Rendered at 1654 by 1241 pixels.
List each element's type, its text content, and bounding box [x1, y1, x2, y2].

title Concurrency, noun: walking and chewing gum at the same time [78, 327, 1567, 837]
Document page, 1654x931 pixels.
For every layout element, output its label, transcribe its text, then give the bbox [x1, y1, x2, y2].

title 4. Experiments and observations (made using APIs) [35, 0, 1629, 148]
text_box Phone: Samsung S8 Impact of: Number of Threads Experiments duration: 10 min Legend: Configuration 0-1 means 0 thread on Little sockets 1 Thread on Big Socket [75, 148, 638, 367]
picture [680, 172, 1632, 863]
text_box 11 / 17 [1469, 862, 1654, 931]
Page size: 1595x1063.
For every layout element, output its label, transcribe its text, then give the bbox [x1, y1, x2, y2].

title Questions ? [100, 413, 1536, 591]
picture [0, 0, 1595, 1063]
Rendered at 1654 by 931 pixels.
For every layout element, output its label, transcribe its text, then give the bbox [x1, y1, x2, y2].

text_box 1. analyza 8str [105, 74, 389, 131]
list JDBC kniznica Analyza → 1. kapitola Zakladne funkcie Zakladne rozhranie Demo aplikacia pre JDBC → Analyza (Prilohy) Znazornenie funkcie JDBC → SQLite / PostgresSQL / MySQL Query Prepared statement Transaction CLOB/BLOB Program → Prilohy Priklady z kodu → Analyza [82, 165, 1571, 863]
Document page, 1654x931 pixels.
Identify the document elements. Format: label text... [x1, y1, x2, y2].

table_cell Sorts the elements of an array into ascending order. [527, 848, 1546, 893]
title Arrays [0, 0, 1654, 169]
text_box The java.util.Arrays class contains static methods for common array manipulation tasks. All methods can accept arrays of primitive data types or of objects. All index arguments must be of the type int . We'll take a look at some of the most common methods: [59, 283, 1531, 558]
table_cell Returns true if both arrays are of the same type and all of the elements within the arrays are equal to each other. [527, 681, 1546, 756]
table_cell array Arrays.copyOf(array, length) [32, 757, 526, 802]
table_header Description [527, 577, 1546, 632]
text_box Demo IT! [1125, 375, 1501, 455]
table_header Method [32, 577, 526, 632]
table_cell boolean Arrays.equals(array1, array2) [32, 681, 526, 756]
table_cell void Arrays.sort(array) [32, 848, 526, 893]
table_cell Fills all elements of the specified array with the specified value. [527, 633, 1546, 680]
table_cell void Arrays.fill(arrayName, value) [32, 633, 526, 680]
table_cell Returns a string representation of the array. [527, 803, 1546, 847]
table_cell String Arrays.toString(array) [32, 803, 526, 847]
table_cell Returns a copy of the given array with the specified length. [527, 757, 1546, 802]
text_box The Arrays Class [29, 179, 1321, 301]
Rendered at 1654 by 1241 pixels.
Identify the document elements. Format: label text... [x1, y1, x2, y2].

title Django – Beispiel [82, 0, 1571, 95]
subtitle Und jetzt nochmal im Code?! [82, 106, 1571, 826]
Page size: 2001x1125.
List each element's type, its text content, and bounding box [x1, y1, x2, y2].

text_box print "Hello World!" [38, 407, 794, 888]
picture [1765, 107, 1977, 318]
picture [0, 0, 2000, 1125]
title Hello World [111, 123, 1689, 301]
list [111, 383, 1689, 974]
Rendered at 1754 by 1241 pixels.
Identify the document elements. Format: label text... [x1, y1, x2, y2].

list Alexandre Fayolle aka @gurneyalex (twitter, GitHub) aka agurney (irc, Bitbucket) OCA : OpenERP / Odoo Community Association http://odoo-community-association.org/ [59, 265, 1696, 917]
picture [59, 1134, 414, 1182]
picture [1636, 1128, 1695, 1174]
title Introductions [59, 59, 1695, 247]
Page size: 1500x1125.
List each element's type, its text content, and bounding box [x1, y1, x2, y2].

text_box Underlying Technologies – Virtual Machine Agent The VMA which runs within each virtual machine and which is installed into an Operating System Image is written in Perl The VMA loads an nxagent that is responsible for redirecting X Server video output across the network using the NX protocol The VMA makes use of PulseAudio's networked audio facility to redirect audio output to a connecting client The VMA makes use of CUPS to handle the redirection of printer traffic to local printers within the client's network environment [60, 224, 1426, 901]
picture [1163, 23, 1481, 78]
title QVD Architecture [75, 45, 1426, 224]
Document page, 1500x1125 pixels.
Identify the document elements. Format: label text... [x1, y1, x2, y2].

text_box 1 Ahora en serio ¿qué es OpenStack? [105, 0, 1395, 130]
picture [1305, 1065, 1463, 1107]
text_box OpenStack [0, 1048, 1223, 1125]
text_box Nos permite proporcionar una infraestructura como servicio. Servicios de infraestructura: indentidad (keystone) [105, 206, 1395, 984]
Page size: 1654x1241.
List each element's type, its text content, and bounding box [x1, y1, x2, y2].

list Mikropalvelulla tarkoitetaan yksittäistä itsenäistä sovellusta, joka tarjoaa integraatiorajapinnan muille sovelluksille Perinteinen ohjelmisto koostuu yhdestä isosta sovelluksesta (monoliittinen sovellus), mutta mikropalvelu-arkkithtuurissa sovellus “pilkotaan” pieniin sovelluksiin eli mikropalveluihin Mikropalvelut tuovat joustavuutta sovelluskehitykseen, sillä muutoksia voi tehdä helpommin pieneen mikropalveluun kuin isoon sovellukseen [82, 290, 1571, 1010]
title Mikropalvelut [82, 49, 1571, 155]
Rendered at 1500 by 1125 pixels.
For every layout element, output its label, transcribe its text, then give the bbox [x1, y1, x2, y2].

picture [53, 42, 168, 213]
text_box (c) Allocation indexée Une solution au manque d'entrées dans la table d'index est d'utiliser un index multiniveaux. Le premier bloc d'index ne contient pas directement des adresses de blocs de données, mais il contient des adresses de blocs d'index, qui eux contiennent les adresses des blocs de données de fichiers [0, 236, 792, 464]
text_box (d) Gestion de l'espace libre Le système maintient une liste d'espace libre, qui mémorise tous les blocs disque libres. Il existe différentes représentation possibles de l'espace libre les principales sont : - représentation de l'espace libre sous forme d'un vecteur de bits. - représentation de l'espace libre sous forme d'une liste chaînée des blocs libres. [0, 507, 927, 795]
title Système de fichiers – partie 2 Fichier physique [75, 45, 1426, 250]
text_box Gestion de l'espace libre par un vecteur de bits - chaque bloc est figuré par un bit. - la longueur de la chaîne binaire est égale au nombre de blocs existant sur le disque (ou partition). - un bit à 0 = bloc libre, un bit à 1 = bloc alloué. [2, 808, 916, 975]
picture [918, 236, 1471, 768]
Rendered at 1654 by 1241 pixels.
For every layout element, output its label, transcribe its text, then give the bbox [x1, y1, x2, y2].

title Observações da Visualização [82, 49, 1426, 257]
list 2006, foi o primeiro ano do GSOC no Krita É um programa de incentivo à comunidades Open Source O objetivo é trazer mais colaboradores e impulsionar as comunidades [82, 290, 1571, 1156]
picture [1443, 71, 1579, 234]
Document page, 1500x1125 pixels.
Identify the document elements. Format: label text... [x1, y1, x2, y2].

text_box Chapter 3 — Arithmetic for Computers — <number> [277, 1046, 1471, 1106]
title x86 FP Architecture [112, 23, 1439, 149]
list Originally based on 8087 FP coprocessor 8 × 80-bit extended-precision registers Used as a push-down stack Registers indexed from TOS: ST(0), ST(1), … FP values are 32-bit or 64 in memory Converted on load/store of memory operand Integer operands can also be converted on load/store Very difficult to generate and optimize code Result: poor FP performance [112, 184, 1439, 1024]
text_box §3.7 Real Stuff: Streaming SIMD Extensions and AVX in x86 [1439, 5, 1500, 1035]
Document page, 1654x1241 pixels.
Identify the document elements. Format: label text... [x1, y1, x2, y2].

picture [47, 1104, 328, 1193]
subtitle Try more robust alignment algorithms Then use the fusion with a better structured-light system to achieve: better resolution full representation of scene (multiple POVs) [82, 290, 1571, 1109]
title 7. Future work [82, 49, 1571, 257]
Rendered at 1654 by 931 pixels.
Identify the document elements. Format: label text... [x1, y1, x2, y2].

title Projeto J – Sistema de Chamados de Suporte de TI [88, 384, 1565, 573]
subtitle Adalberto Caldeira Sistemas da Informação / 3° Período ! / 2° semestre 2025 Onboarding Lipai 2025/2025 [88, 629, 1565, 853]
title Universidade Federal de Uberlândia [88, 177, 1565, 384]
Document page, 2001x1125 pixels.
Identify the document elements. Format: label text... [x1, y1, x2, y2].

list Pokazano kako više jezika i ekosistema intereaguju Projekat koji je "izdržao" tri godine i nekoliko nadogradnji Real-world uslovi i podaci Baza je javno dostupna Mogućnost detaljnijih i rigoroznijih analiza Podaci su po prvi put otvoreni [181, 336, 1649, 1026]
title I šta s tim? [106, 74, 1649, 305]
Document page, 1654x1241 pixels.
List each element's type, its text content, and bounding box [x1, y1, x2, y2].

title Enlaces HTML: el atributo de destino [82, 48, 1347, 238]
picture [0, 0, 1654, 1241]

══════════

■ **Short exercise**
Turn everything from the start of the material down to and including the line containing "title Concurrency, noun: walking" into a numbered list, leaving out any blank lines.

■ **Result**
1. Rendered at 1654 by 1241 pixels.
2. List each element's type, its text content, and bounding box [x1, y1, x2, y2].
3. title Concurrency, noun: walking and chewing gum at the same time [78, 327, 1567, 837]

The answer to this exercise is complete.